▶ [WHAT IS NEEDED]: Produce the records again in full, exactly as shown below.

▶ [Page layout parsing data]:
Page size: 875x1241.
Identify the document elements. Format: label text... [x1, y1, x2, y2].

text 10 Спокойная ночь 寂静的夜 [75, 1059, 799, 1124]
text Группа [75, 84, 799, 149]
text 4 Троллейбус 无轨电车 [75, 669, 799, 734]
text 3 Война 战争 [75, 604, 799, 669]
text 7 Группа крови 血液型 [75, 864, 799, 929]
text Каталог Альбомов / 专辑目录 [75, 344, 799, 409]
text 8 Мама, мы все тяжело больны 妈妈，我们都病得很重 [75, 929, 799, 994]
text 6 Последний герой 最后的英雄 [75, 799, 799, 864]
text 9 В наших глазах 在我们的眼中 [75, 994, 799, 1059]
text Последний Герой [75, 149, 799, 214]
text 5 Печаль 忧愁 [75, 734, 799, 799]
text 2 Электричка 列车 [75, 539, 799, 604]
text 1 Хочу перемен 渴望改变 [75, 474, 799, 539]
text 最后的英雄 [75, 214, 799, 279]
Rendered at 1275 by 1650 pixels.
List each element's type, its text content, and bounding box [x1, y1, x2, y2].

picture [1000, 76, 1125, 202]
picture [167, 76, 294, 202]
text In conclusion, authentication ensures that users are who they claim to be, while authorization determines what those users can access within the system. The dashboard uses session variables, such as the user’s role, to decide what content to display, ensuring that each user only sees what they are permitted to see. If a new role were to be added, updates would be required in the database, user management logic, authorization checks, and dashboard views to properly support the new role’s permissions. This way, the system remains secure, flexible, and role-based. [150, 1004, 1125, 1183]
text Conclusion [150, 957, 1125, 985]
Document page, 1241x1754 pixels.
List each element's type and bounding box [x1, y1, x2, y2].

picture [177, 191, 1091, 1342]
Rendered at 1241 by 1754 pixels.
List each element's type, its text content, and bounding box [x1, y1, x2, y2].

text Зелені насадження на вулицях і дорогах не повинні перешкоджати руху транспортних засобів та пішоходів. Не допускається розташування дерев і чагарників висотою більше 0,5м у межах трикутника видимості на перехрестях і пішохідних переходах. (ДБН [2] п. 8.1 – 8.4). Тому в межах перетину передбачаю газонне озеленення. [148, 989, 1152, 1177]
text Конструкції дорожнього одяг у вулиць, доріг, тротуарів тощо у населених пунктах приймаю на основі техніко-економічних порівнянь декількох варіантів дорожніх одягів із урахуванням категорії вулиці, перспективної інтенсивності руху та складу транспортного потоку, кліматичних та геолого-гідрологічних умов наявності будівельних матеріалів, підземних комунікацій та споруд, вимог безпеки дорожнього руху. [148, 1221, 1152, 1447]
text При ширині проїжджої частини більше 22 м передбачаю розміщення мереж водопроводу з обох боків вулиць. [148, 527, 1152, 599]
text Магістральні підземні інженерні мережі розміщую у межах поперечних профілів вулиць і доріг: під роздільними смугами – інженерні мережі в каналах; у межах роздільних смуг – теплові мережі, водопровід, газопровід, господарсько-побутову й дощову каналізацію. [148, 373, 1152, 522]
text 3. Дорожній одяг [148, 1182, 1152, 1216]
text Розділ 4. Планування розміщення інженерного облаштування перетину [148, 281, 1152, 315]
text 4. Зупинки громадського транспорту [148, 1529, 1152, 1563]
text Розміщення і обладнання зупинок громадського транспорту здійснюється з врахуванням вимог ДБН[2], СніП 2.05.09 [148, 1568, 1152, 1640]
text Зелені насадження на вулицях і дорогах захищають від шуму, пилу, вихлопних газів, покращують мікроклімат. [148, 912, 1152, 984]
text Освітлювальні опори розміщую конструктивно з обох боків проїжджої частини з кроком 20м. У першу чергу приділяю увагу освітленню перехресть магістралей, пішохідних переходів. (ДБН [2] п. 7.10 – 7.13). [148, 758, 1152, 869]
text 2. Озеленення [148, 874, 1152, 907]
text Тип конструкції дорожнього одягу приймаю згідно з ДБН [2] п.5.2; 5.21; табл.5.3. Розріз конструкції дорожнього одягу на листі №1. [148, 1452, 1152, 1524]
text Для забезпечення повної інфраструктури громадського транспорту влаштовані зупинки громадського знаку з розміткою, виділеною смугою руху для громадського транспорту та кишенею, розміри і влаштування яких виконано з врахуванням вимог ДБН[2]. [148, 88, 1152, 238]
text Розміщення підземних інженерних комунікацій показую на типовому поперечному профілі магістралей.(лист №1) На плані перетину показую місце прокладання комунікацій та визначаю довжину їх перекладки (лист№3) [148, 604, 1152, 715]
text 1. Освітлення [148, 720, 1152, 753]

▶ [RESPONSE TO THIS EXERCISE]:
Page size: 875x1241.
Identify the document elements. Format: label text... [x1, y1, x2, y2].

text 10 Спокойная ночь 寂静的夜 [75, 1059, 799, 1124]
text Группа [75, 84, 799, 149]
text 4 Троллейбус 无轨电车 [75, 669, 799, 734]
text 3 Война 战争 [75, 604, 799, 669]
text 7 Группа крови 血液型 [75, 864, 799, 929]
text Каталог Альбомов / 专辑目录 [75, 344, 799, 409]
text 8 Мама, мы все тяжело больны 妈妈，我们都病得很重 [75, 929, 799, 994]
text 6 Последний герой 最后的英雄 [75, 799, 799, 864]
text 9 В наших глазах 在我们的眼中 [75, 994, 799, 1059]
text Последний Герой [75, 149, 799, 214]
text 5 Печаль 忧愁 [75, 734, 799, 799]
text 2 Электричка 列车 [75, 539, 799, 604]
text 1 Хочу перемен 渴望改变 [75, 474, 799, 539]
text 最后的英雄 [75, 214, 799, 279]
Rendered at 1275 by 1650 pixels.
List each element's type, its text content, and bounding box [x1, y1, x2, y2].

picture [1000, 76, 1125, 202]
picture [167, 76, 294, 202]
text In conclusion, authentication ensures that users are who they claim to be, while authorization determines what those users can access within the system. The dashboard uses session variables, such as the user’s role, to decide what content to display, ensuring that each user only sees what they are permitted to see. If a new role were to be added, updates would be required in the database, user management logic, authorization checks, and dashboard views to properly support the new role’s permissions. This way, the system remains secure, flexible, and role-based. [150, 1004, 1125, 1183]
text Conclusion [150, 957, 1125, 985]
Document page, 1241x1754 pixels.
List each element's type and bounding box [x1, y1, x2, y2].

picture [177, 191, 1091, 1342]
Rendered at 1241 by 1754 pixels.
List each element's type, its text content, and bounding box [x1, y1, x2, y2].

text Зелені насадження на вулицях і дорогах не повинні перешкоджати руху транспортних засобів та пішоходів. Не допускається розташування дерев і чагарників висотою більше 0,5м у межах трикутника видимості на перехрестях і пішохідних переходах. (ДБН [2] п. 8.1 – 8.4). Тому в межах перетину передбачаю газонне озеленення. [148, 989, 1152, 1177]
text Конструкції дорожнього одяг у вулиць, доріг, тротуарів тощо у населених пунктах приймаю на основі техніко-економічних порівнянь декількох варіантів дорожніх одягів із урахуванням категорії вулиці, перспективної інтенсивності руху та складу транспортного потоку, кліматичних та геолого-гідрологічних умов наявності будівельних матеріалів, підземних комунікацій та споруд, вимог безпеки дорожнього руху. [148, 1221, 1152, 1447]
text При ширині проїжджої частини більше 22 м передбачаю розміщення мереж водопроводу з обох боків вулиць. [148, 527, 1152, 599]
text Магістральні підземні інженерні мережі розміщую у межах поперечних профілів вулиць і доріг: під роздільними смугами – інженерні мережі в каналах; у межах роздільних смуг – теплові мережі, водопровід, газопровід, господарсько-побутову й дощову каналізацію. [148, 373, 1152, 522]
text 3. Дорожній одяг [148, 1182, 1152, 1216]
text Розділ 4. Планування розміщення інженерного облаштування перетину [148, 281, 1152, 315]
text 4. Зупинки громадського транспорту [148, 1529, 1152, 1563]
text Розміщення і обладнання зупинок громадського транспорту здійснюється з врахуванням вимог ДБН[2], СніП 2.05.09 [148, 1568, 1152, 1640]
text Зелені насадження на вулицях і дорогах захищають від шуму, пилу, вихлопних газів, покращують мікроклімат. [148, 912, 1152, 984]
text Освітлювальні опори розміщую конструктивно з обох боків проїжджої частини з кроком 20м. У першу чергу приділяю увагу освітленню перехресть магістралей, пішохідних переходів. (ДБН [2] п. 7.10 – 7.13). [148, 758, 1152, 869]
text 2. Озеленення [148, 874, 1152, 907]
text Тип конструкції дорожнього одягу приймаю згідно з ДБН [2] п.5.2; 5.21; табл.5.3. Розріз конструкції дорожнього одягу на листі №1. [148, 1452, 1152, 1524]
text Для забезпечення повної інфраструктури громадського транспорту влаштовані зупинки громадського знаку з розміткою, виділеною смугою руху для громадського транспорту та кишенею, розміри і влаштування яких виконано з врахуванням вимог ДБН[2]. [148, 88, 1152, 238]
text Розміщення підземних інженерних комунікацій показую на типовому поперечному профілі магістралей.(лист №1) На плані перетину показую місце прокладання комунікацій та визначаю довжину їх перекладки (лист№3) [148, 604, 1152, 715]
text 1. Освітлення [148, 720, 1152, 753]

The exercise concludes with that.